Democratic state Sens. Lois Wolk of Davis and Bill Monning of Carmel modeled their End of Life Option Act after the voter-approved law that took effect in 1997 in Oregon, Los Angeles Times reported.
The measure would allow mentally competent adults with six months or less to live the option to request prescription medication that they can take to end their life.
“SB 128 is about how we die in California,” Wolk (D-Davis) told her colleagues, adding allowing the terminally ill to get fatal doses of drugs “will allow them to voluntarily die in peace.”
The measure was approved on a party line vote of 23-14.
Republican Sen. John Moorlach of Irvine said the practice is not moral.
“I call it assisted suicide. For me it’s unconscionable and I can’t be a party to it,” Moorlach said during the emotional floor debate.
The legislation includes safeguards against abuse. It would require two separate physicians to confirm the patient’s prognosis of six months or less to live and that the patient has the mental competency to make healthcare decisions.
The patient would have to make two oral requests by the patient to a physician, a minimum of 15 days apart, with two witnesses attesting to the request. The medication must be self-administered. In addition, the bill creates felony penalties for coercing or forging a request.

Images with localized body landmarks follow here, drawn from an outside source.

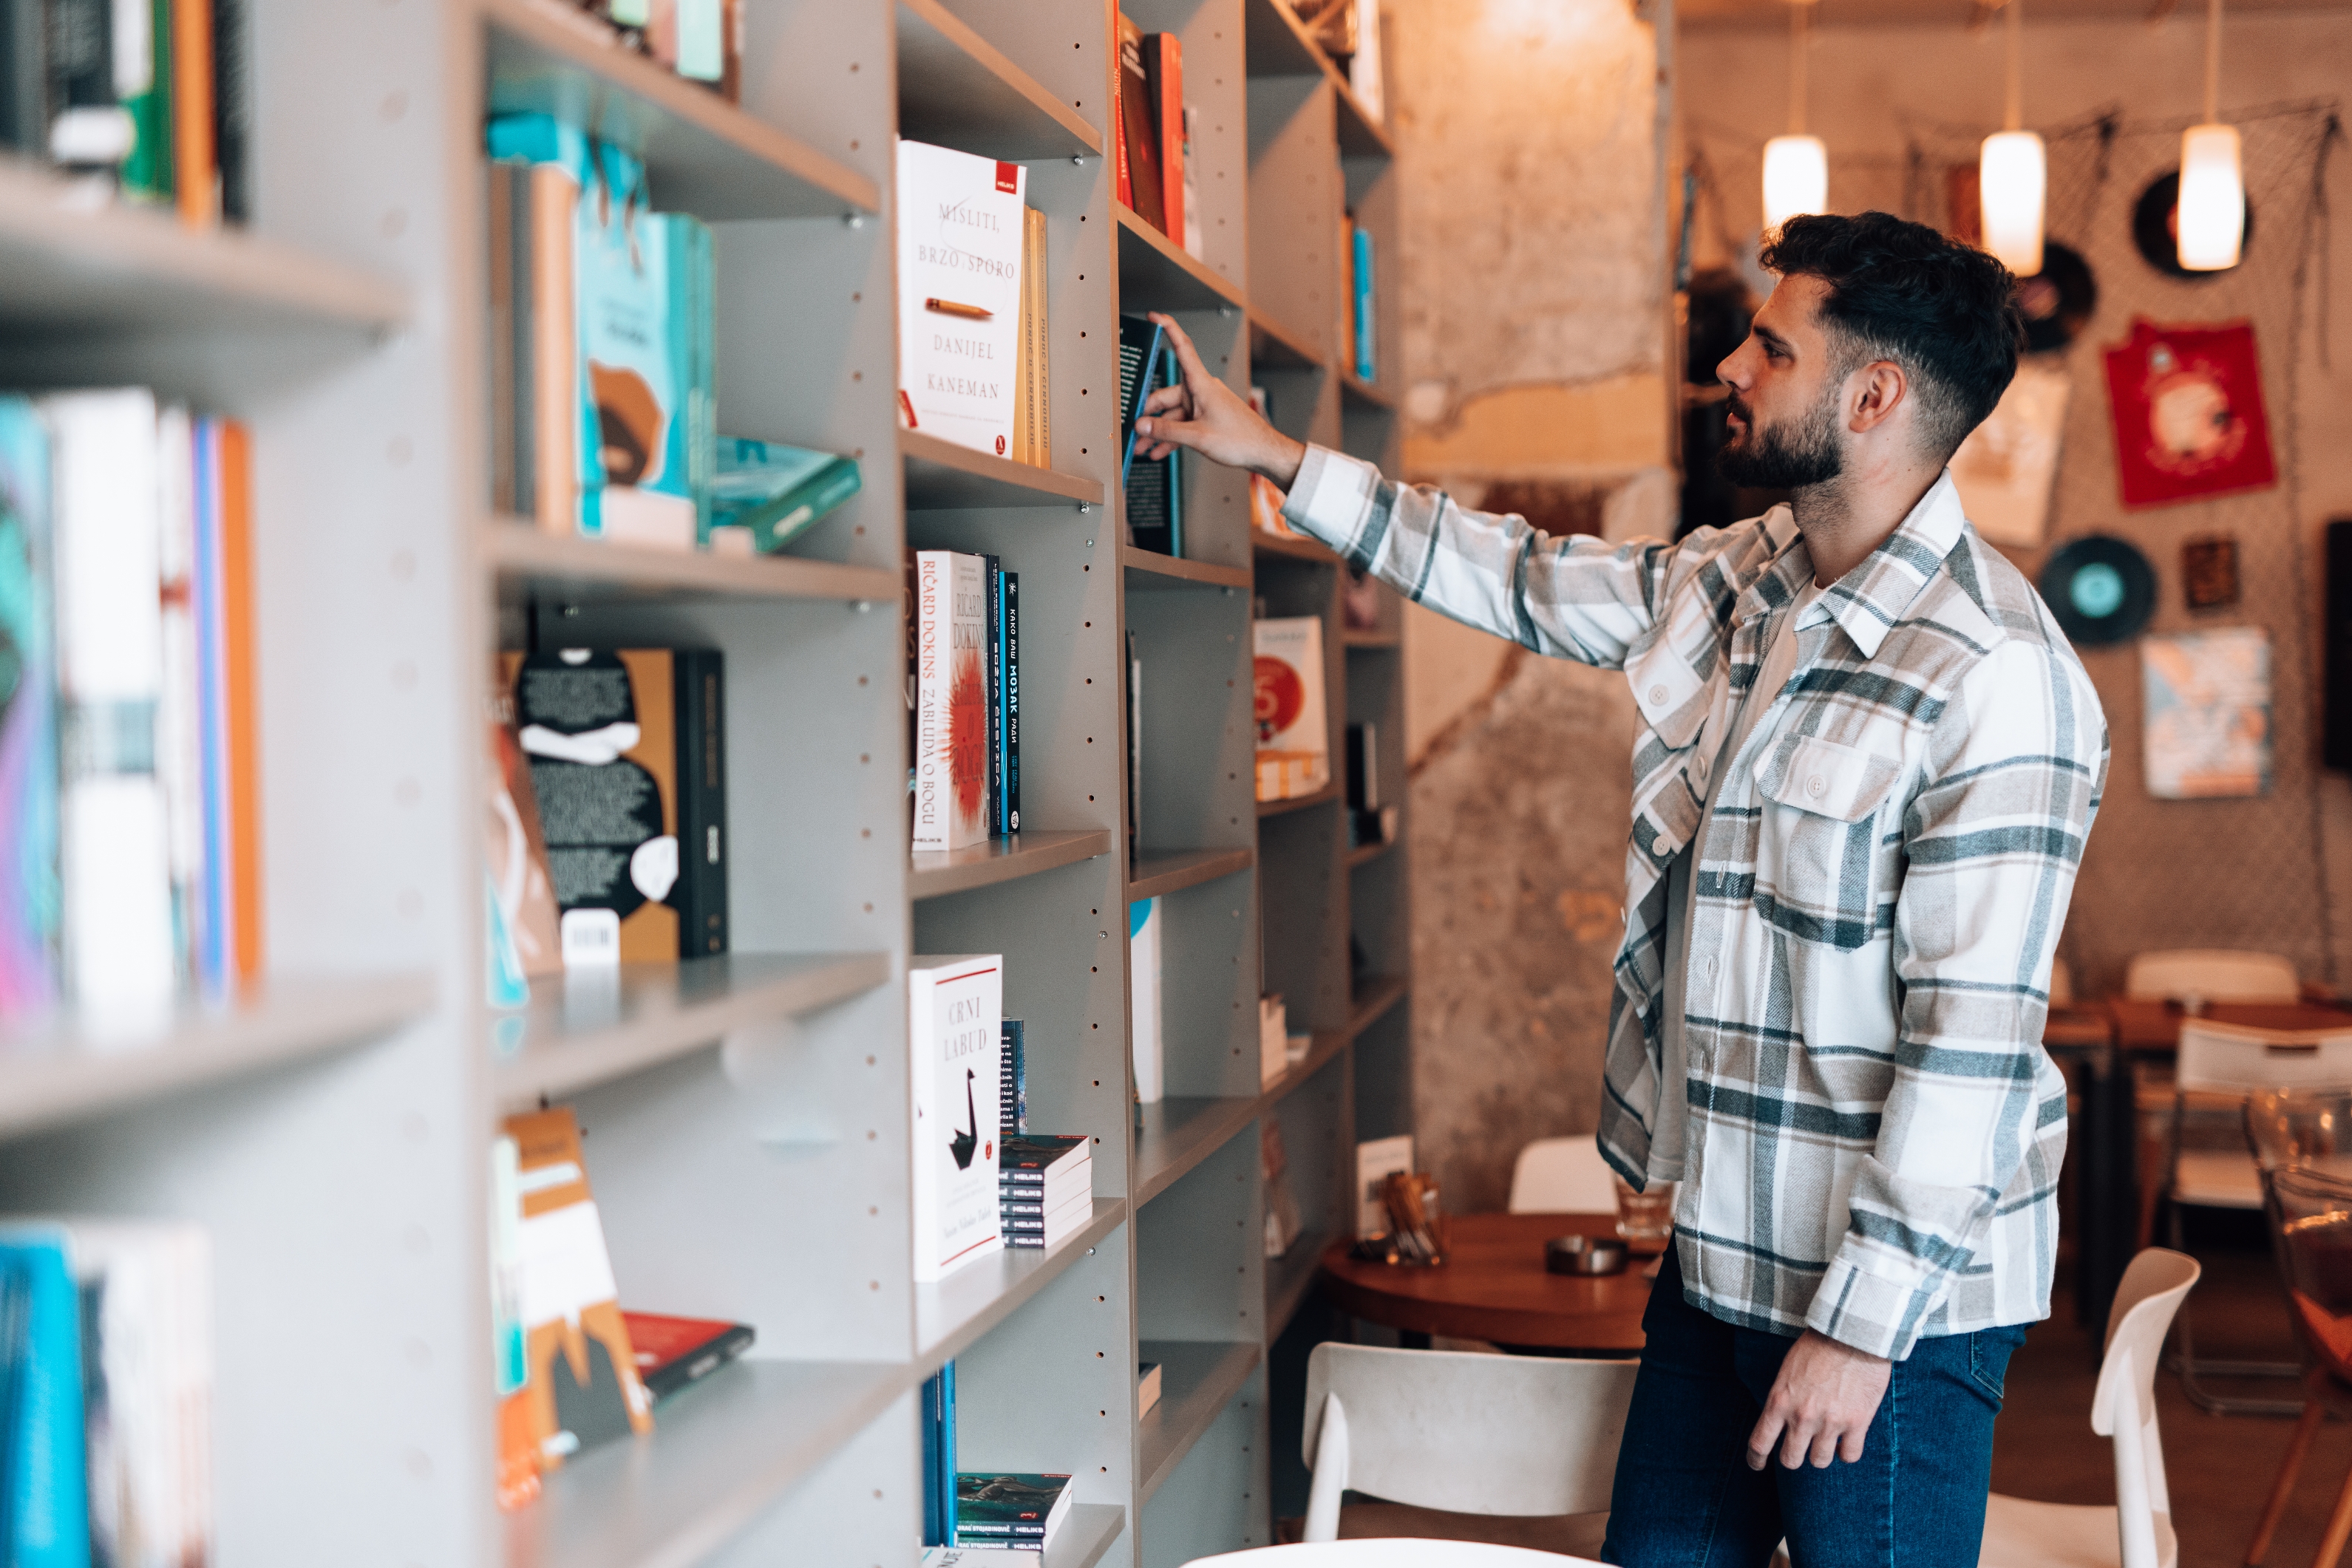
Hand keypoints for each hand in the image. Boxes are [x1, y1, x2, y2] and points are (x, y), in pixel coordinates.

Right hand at [1132, 313, 1308, 488]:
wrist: (1263, 452)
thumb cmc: (1241, 439)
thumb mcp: (1197, 436)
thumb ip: (1166, 431)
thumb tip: (1142, 426)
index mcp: (1202, 384)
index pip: (1182, 347)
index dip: (1168, 329)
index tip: (1155, 316)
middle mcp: (1201, 390)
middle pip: (1166, 395)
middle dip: (1149, 416)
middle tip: (1135, 432)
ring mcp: (1204, 405)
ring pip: (1172, 415)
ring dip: (1158, 432)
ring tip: (1143, 447)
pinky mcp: (1207, 419)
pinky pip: (1183, 425)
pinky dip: (1171, 437)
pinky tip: (1160, 450)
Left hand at [1747, 1330, 1890, 1469]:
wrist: (1851, 1333)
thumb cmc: (1818, 1346)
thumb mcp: (1788, 1370)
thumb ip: (1784, 1399)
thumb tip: (1783, 1421)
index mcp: (1780, 1401)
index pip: (1760, 1442)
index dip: (1755, 1459)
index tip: (1756, 1464)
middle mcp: (1802, 1417)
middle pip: (1790, 1459)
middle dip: (1792, 1457)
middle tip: (1798, 1450)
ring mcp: (1830, 1422)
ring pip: (1820, 1461)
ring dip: (1821, 1454)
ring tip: (1825, 1441)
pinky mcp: (1857, 1423)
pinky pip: (1850, 1456)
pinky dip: (1847, 1452)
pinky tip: (1847, 1441)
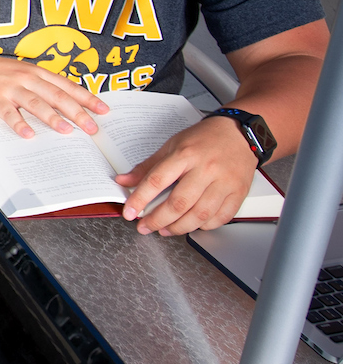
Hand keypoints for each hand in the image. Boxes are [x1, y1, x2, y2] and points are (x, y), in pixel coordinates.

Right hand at [0, 49, 104, 140]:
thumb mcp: (22, 74)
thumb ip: (42, 87)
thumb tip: (67, 106)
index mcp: (37, 72)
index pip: (67, 86)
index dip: (87, 98)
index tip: (104, 110)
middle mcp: (26, 77)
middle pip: (56, 95)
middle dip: (77, 112)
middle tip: (92, 128)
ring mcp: (10, 87)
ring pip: (36, 103)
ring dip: (52, 118)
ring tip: (67, 131)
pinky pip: (8, 113)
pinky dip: (19, 124)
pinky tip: (28, 134)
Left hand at [113, 116, 256, 235]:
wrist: (240, 133)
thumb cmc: (205, 138)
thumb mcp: (172, 145)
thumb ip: (148, 166)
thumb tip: (124, 181)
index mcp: (186, 154)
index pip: (158, 180)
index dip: (140, 199)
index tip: (129, 212)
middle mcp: (206, 169)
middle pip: (179, 203)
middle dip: (158, 220)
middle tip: (145, 227)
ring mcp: (225, 182)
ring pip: (199, 215)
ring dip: (178, 228)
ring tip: (165, 230)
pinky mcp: (238, 192)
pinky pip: (220, 218)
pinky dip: (204, 226)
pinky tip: (192, 224)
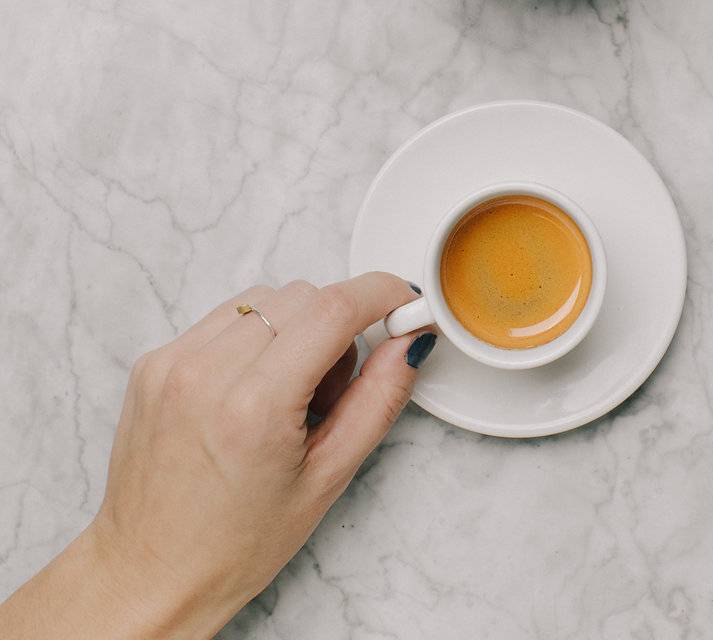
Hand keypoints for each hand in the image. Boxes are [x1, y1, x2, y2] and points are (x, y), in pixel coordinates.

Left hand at [0, 275, 433, 639]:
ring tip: (286, 394)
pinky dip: (253, 338)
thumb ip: (379, 399)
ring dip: (293, 329)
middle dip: (336, 327)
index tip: (403, 301)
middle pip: (303, 296)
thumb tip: (409, 340)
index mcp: (254, 406)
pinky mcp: (153, 361)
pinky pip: (224, 318)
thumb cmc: (234, 543)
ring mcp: (172, 361)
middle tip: (333, 390)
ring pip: (265, 300)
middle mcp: (206, 372)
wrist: (148, 574)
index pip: (333, 309)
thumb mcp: (328, 478)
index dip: (380, 294)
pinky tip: (250, 391)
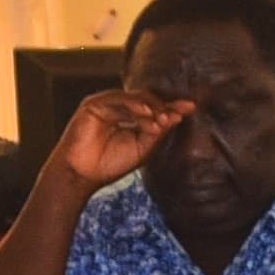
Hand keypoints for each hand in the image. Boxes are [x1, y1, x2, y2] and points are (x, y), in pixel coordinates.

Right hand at [47, 89, 190, 189]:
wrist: (82, 175)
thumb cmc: (111, 164)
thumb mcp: (143, 148)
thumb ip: (158, 132)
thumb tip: (178, 116)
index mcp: (131, 119)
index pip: (154, 108)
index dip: (172, 107)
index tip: (191, 107)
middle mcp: (118, 109)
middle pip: (146, 100)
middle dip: (164, 106)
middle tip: (177, 115)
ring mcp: (105, 105)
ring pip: (134, 98)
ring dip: (151, 107)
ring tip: (163, 119)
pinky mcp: (93, 104)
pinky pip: (117, 99)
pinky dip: (134, 105)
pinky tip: (147, 114)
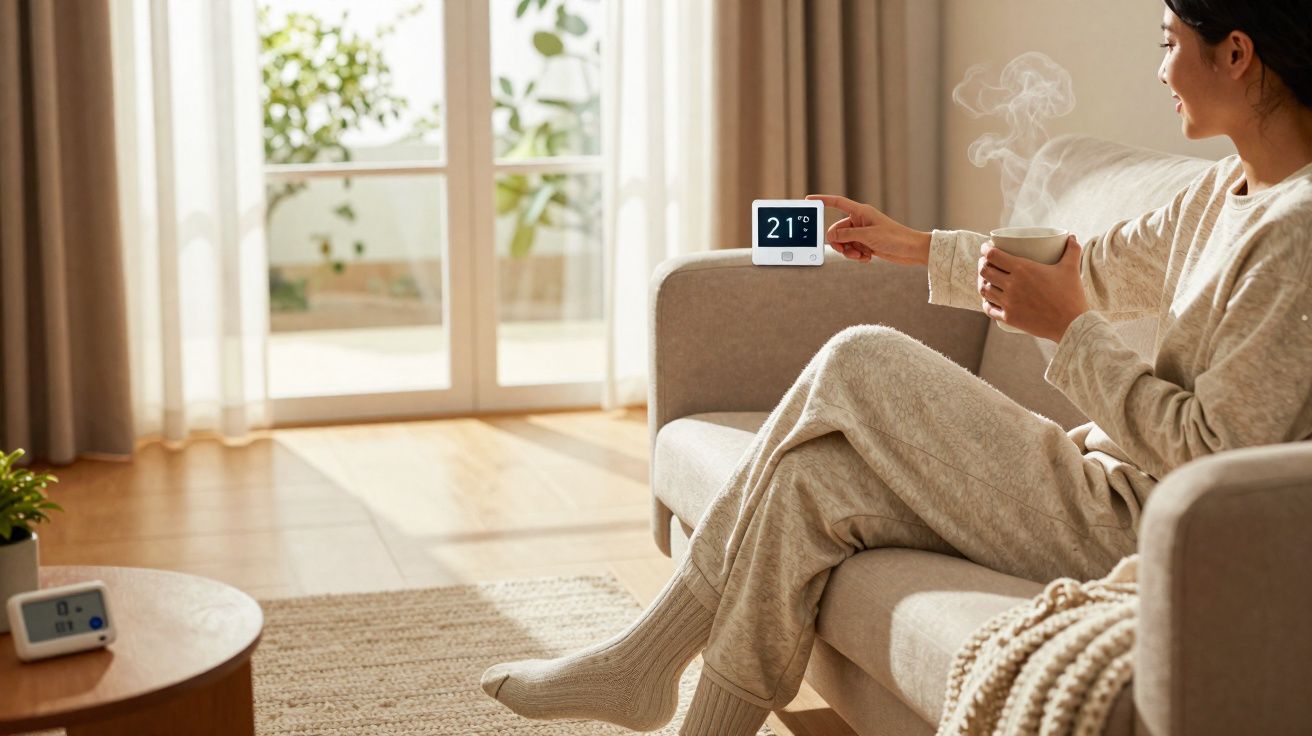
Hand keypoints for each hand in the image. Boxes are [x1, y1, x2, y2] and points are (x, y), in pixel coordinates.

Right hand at [805, 194, 930, 265]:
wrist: (911, 250)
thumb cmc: (895, 238)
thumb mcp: (868, 236)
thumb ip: (846, 235)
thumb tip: (830, 235)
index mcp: (860, 212)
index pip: (837, 203)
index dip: (823, 200)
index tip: (809, 200)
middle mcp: (860, 221)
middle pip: (837, 230)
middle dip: (841, 243)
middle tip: (848, 251)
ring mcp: (862, 233)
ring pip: (844, 242)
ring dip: (850, 252)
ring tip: (862, 255)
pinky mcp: (866, 243)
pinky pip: (852, 249)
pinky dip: (857, 255)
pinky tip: (868, 257)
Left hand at [977, 235, 1088, 341]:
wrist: (1071, 324)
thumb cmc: (1071, 294)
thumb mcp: (1071, 268)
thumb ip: (1072, 250)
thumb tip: (1072, 237)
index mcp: (1023, 269)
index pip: (993, 255)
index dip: (986, 249)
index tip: (986, 247)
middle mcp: (1012, 285)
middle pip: (985, 271)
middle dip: (982, 264)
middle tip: (986, 262)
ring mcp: (1008, 302)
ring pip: (984, 290)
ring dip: (982, 282)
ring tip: (986, 279)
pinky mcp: (1009, 318)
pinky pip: (989, 309)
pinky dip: (986, 302)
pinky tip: (989, 300)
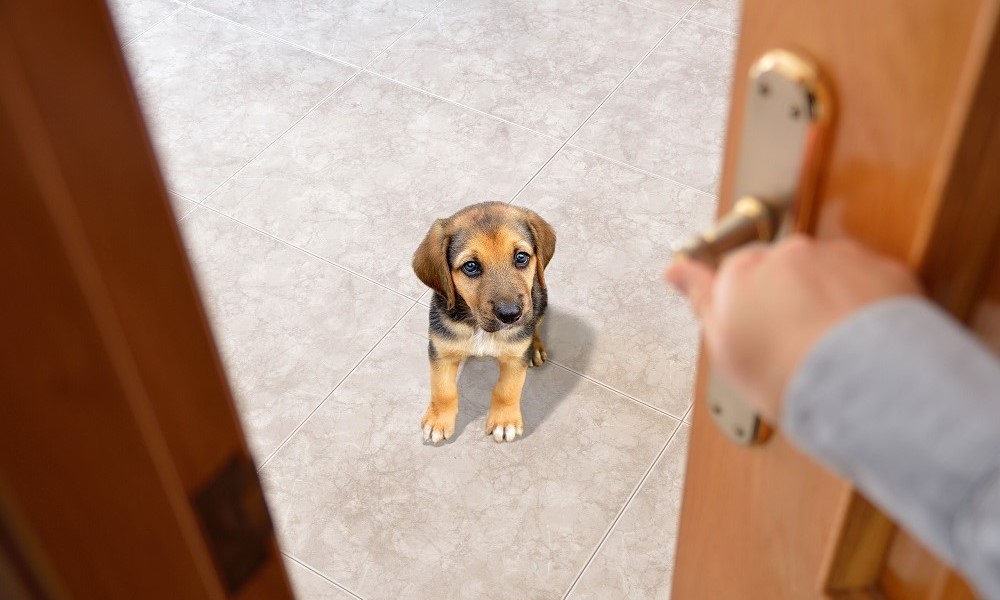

SB 128 received a boost last week when the California Medical Assn. dropped its opposition, saying it would allow physicians to decide whether to participate in the assisting of deaths by prescribing drugs.
The measure continues to be opposed by many physicians, who say their role is to heal patients, and by religious leaders and activists for the disabled who fear that group may be put under duress to end their lives prematurely.
Groups in opposition include the California Catholic Conference, the Medical Oncology Assn. of Southern California and the California Disability Alliance.
Still, the proposal has gained momentum since Californian Brittany Maynard, 29, received national attention last year by moving to Oregon and ending her life there after months of debilitating and painful effects from brain cancer. Maynard’s husband and mother have lobbied for the California bill, saying it was one of her dying wishes.